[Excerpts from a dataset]
*** Block opens ***
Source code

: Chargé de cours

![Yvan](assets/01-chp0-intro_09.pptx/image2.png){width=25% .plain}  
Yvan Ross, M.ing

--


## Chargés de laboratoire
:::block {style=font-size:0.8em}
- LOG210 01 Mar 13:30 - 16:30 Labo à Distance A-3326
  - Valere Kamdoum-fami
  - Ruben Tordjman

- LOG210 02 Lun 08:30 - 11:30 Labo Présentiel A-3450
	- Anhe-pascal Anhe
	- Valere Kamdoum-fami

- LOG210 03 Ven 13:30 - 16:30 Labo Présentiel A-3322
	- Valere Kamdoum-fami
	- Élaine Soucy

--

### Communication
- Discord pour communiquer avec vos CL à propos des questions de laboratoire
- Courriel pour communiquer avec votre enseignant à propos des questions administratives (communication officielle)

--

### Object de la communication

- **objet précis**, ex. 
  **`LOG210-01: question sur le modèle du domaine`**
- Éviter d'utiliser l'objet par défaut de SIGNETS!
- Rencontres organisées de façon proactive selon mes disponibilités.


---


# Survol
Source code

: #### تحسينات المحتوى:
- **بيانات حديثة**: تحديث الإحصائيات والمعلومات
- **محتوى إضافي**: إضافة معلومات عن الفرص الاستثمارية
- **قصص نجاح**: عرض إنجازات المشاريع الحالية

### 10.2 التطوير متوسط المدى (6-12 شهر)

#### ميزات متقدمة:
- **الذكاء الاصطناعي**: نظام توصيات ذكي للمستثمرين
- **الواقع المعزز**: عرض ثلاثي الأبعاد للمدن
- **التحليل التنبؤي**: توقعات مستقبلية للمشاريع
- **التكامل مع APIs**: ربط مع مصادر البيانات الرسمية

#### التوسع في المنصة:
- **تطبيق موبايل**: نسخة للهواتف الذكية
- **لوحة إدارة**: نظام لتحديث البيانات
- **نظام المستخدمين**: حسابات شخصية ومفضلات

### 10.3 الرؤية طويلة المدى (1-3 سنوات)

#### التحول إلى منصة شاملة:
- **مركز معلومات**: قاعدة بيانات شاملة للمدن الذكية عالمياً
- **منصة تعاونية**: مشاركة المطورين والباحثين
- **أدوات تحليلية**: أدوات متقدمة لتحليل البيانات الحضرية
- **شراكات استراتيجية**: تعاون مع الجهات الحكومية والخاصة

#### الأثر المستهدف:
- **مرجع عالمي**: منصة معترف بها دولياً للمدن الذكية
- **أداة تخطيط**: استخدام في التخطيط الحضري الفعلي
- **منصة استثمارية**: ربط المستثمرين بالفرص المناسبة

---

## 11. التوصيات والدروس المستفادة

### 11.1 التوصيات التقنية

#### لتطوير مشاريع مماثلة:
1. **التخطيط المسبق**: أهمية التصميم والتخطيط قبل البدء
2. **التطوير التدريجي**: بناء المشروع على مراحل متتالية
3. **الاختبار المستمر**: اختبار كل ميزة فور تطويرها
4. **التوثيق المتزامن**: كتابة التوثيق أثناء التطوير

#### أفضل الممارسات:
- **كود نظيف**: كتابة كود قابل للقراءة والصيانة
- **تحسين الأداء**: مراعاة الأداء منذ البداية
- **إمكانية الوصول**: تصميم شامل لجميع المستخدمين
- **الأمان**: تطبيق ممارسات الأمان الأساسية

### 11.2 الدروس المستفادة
*** Block closes ***
◆ PROBLEM STATEMENT:
Each line above with the word "المستفادة" needs to be copied.

◆ RESULT FOR THIS TASK:
## 11. التوصيات والدروس المستفادة
### 11.2 الدروس المستفادة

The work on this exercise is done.